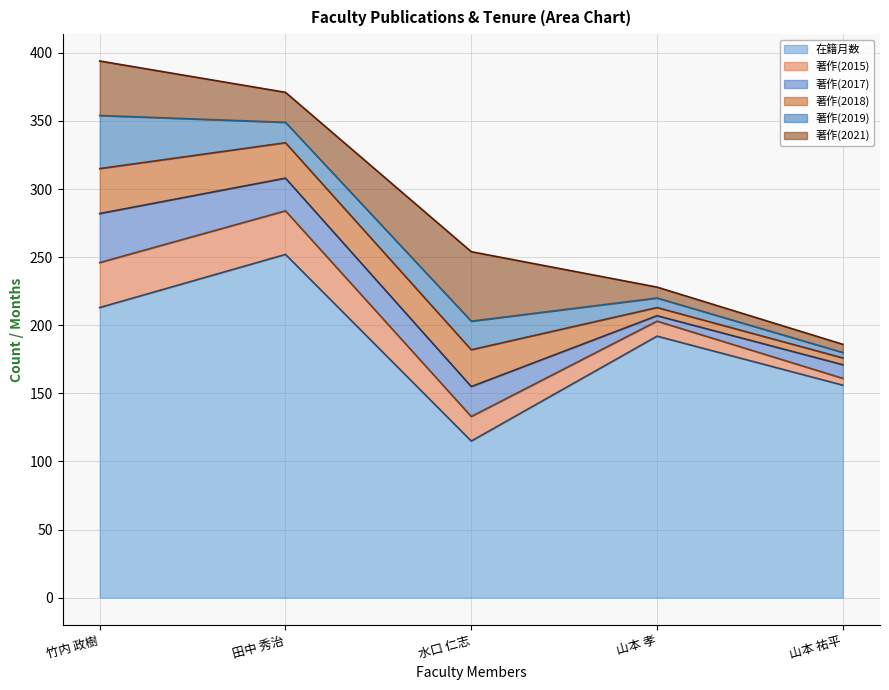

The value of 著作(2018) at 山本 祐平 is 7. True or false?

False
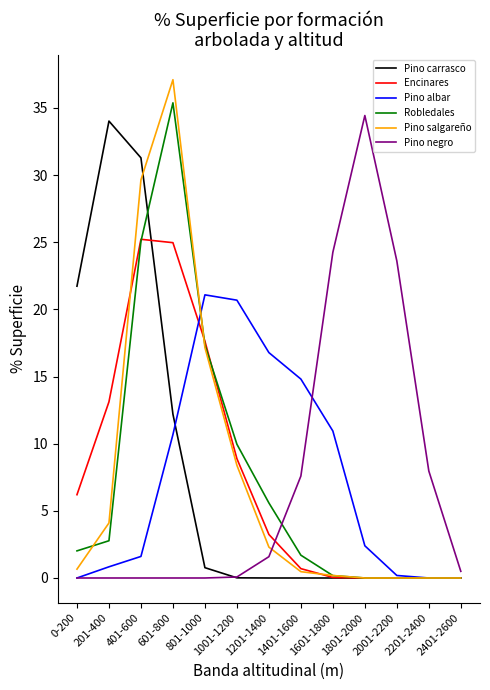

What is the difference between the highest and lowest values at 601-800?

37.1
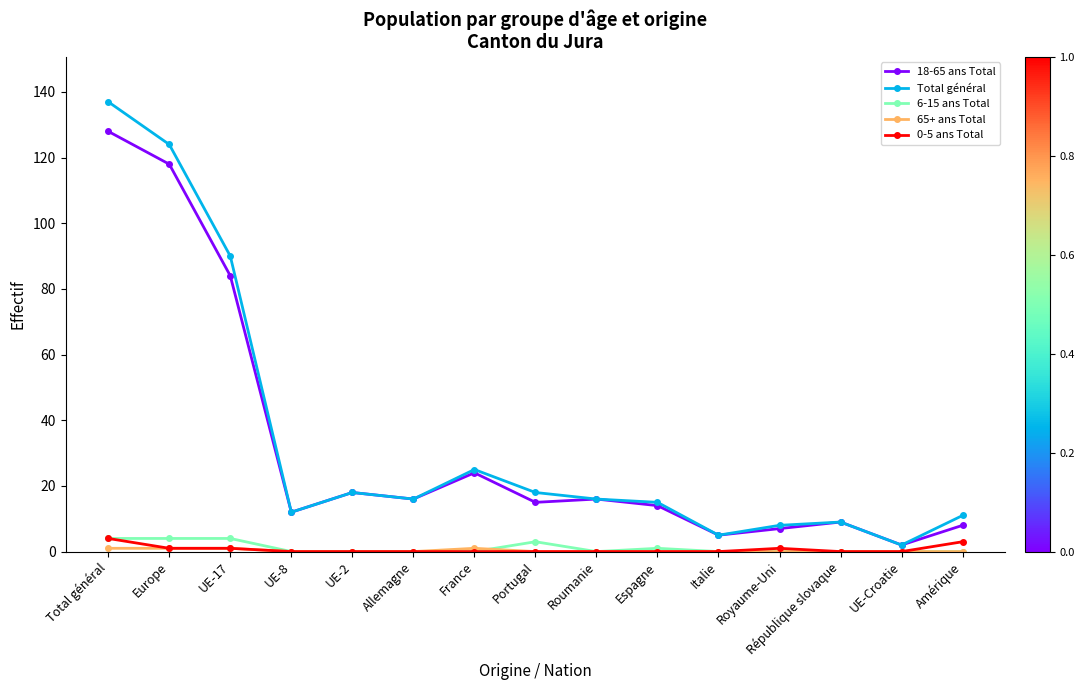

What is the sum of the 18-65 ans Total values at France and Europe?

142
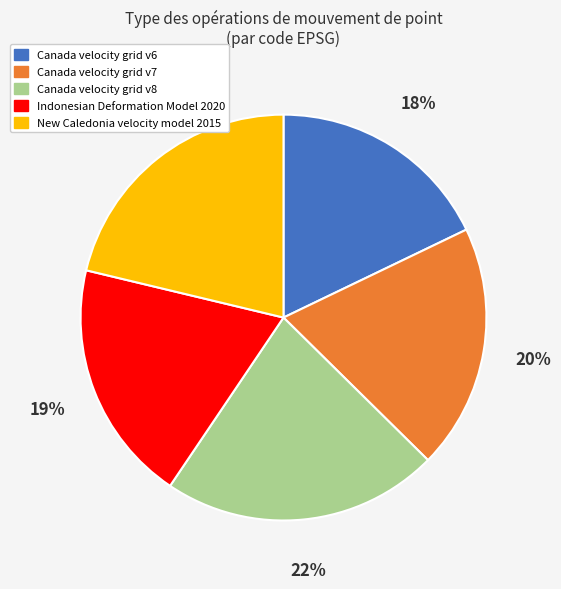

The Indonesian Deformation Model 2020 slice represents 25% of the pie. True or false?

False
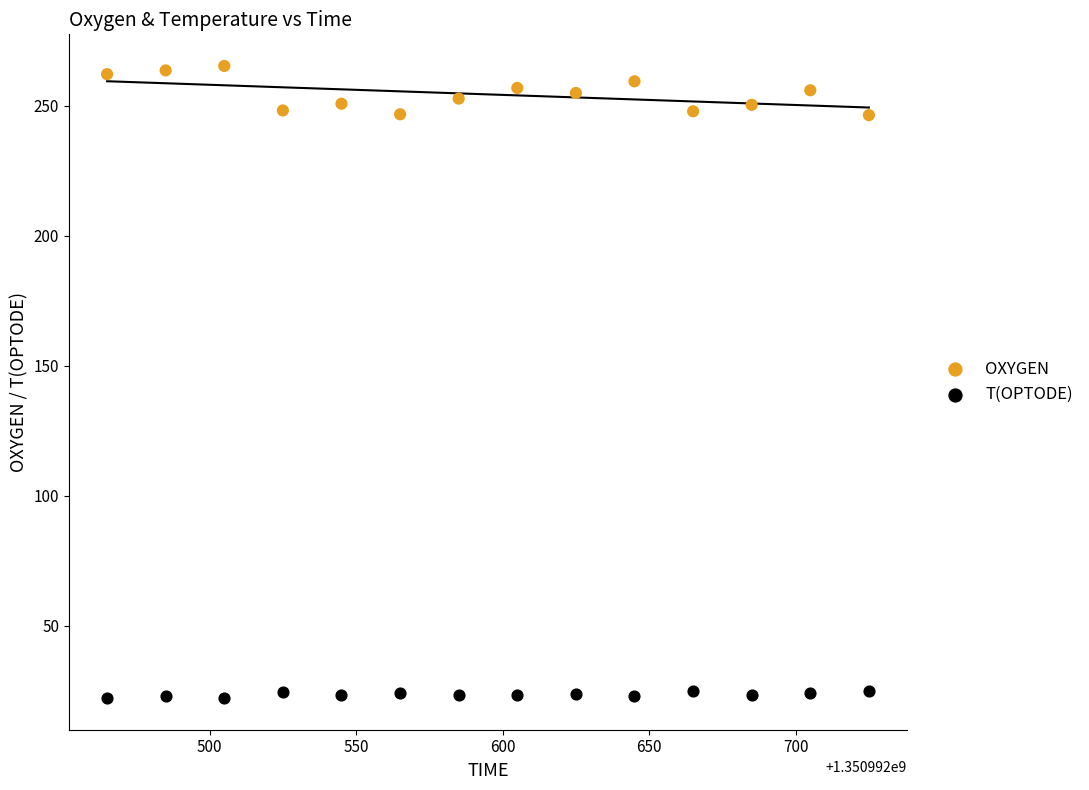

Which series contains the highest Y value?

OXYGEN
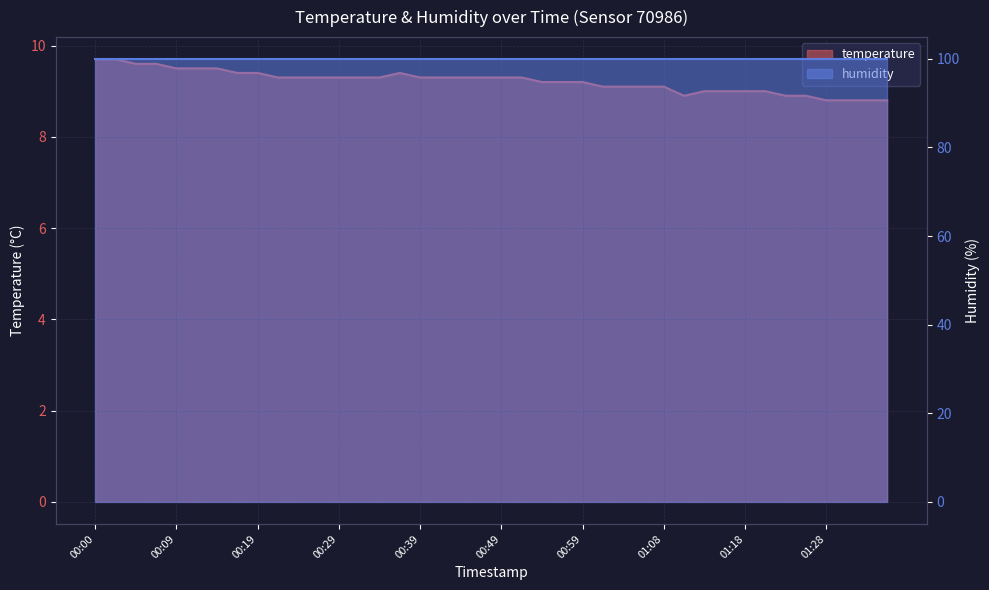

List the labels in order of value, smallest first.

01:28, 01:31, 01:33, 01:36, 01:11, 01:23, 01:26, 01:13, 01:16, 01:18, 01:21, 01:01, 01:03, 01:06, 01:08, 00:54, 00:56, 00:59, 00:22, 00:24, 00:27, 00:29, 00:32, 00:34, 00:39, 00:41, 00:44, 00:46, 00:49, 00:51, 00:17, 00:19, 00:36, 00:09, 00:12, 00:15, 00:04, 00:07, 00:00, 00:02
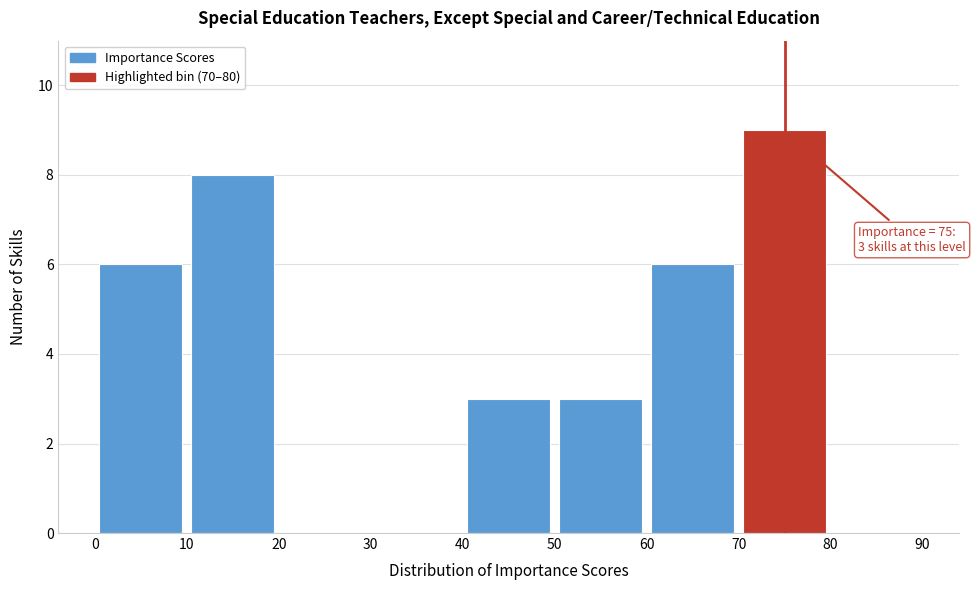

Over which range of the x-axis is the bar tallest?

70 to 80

==*==

Work required: Return all of the material above word for word, leaving out the pictures.

Answer:
The value of 著作(2018) at 山本 祐平 is 7. True or false?

False

What is the difference between the highest and lowest values at 601-800?

37.1

What is the sum of the 18-65 ans Total values at France and Europe?

142

The Indonesian Deformation Model 2020 slice represents 25% of the pie. True or false?

False

Which series contains the highest Y value?

OXYGEN

List the labels in order of value, smallest first.

01:28, 01:31, 01:33, 01:36, 01:11, 01:23, 01:26, 01:13, 01:16, 01:18, 01:21, 01:01, 01:03, 01:06, 01:08, 00:54, 00:56, 00:59, 00:22, 00:24, 00:27, 00:29, 00:32, 00:34, 00:39, 00:41, 00:44, 00:46, 00:49, 00:51, 00:17, 00:19, 00:36, 00:09, 00:12, 00:15, 00:04, 00:07, 00:00, 00:02

Over which range of the x-axis is the bar tallest?

70 to 80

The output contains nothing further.